Il rapporto dell’Ilo mostra come questo quadro scoraggiante segua a un decennio nel quale i salari non hanno seguito il passo della crescita economica.
Secondo il rapporto, tra il 1995 e il 2007, per ogni punto percentuale in più nella crescita economica annuale del PIL procapite, i salari sono cresciuti in media solo dello 0,75 per cento su base annua. Di conseguenza, in quasi i tre quarti dei paesi la quota dei salari rispetto al PIL è diminuita.
Mentre, tra il 2001 e il 2007, l’inflazione risultava bassa e l’economia globale cresceva ad un tasso del 4 per cento l’anno, i salari sono aumentati solo del 2 per cento l’anno in oltre la metà dei paesi.
A livello regionale le differenze sono significative. La crescita dei salari reali non ha superato l’1 per cento nella maggior parte dei paesi sviluppati e dell’America Latina, raggiungendo tuttavia il 10 per cento o anche più in Cina, Russia e altri paesi in transizione.
Cresce il divario tra ricchi e poveri
Dal rapporto emerge anche che dal 1995 il divario tra salari più alti e più bassi è cresciuto in oltre i due terzi dei paesi indagati, raggiungendo in alcuni casi livelli sociali insostenibili. Tra i paesi sviluppati, la Germania, la Polonia e gli Stati Uniti sono i paesi nei quali questo divario è cresciuto più rapidamente. Anche in altre regioni la disuguaglianza è cresciuta (Argentina, Cina e Thailandia).

□ □ □ □ □

Prosegua il testo sul rapporto dell'Ilo relativo ai salari, partendo subito dopo l'ultima frase riportata. I record riportati qui provengono da una fonte diversa rispetto al testo.

□ □ □ □ □

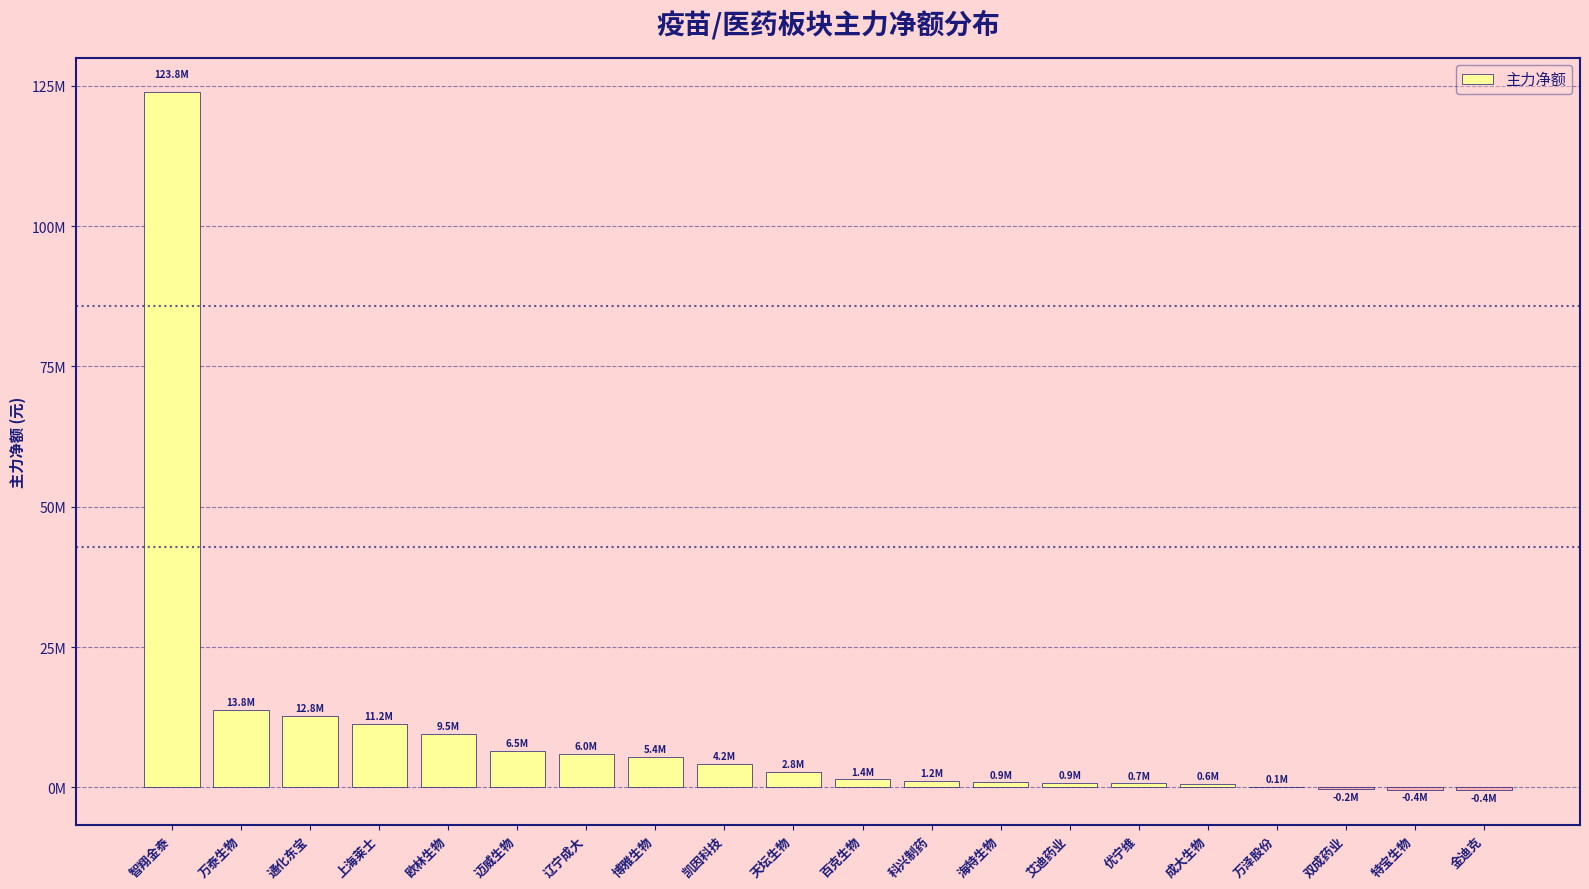

Reading left to right, extract all data points from this chart.

123798524	13837659	12809807	11244137	9488093	6522086	5974041	5448169	4183785	2755359	1422225	1214289	886805	863455	723972	582827	139082	-226440	-387303	-433398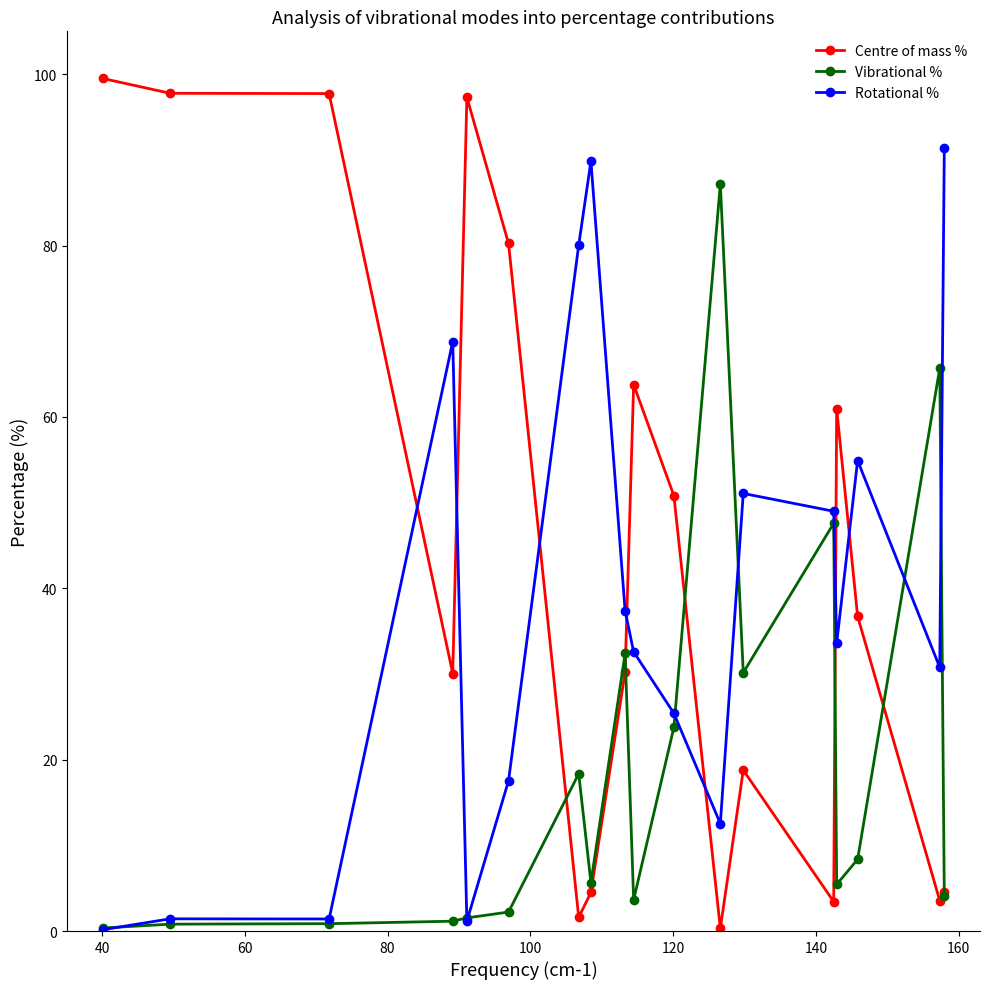

How many intersections are there between Rotational % and Centre of mass %?

7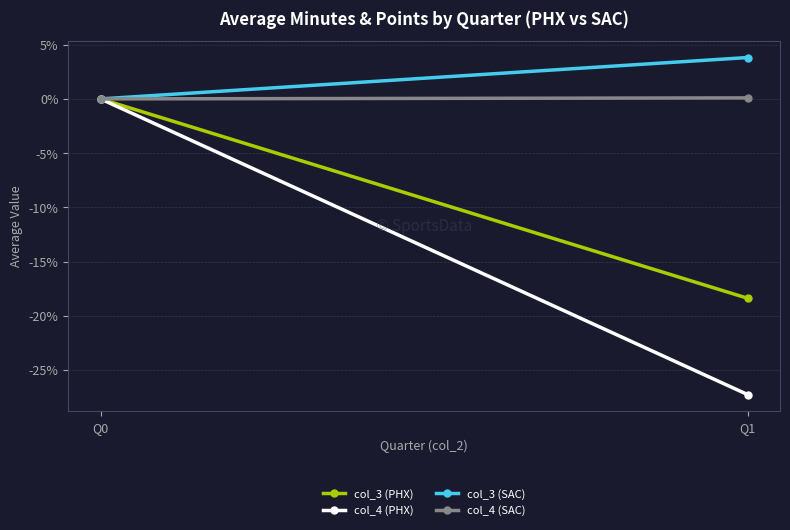

The value of col_4 (SAC) at Q1 is 0.0. True or false?

False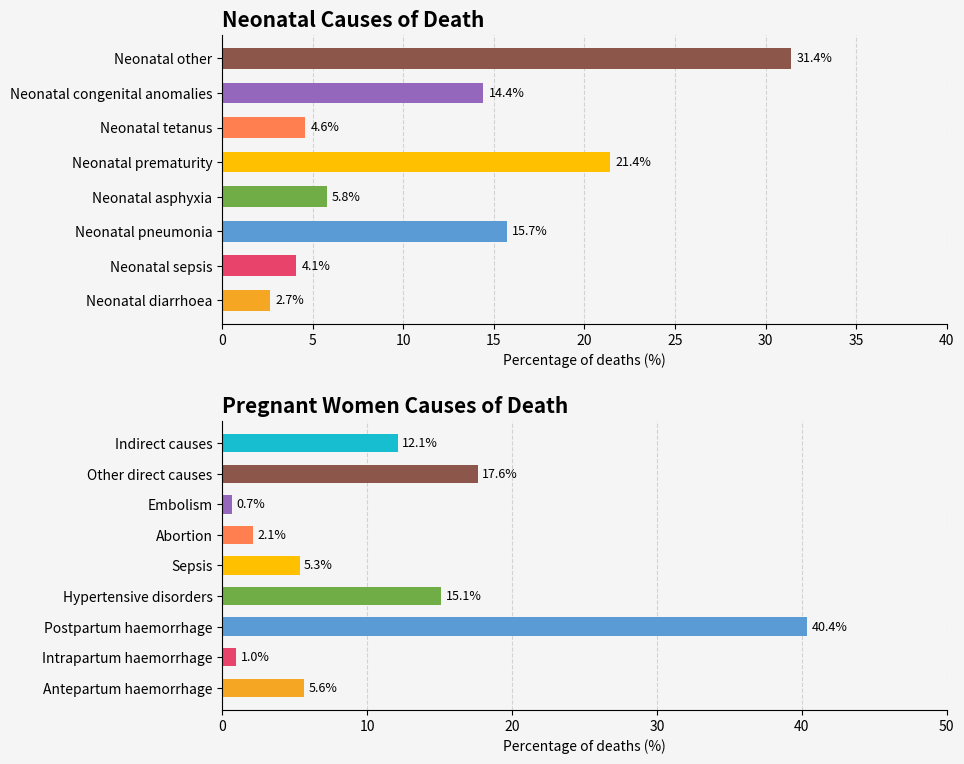

List the labels in order of value, largest first.

Neonatal other, Neonatal prematurity, Neonatal pneumonia, Neonatal congenital anomalies, Neonatal asphyxia, Neonatal tetanus, Neonatal sepsis, Neonatal diarrhoea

□ □ □ □ □

RISPOSTA:
Alcuni dei paesi che sono riusciti a ridurre questo divario sono Francia e Spagna ma anche il Brasile e l’Indonesia, benché in questi ultimi due le differenze rimangano molto alte.
Per quanto riguarda il divario nei salari tra uomini e donne, la differenza ancora molto elevata si sta riducendo molto lentamente. Benché l’80 per cento dei paesi per i quali sono disponibili dei dati hanno visto un aumento del salario medio delle donne rispetto a quello degli uomini, l’entità del cambiamento rimane ridotta o anche insignificante. Nella maggioranza dei paesi, i salari delle donne rappresentano in media tra il 70 e il 90 per cento dei salari degli uomini, ma non è insolito trovare rapporti molto più bassi in altri paesi, in particolare in Asia.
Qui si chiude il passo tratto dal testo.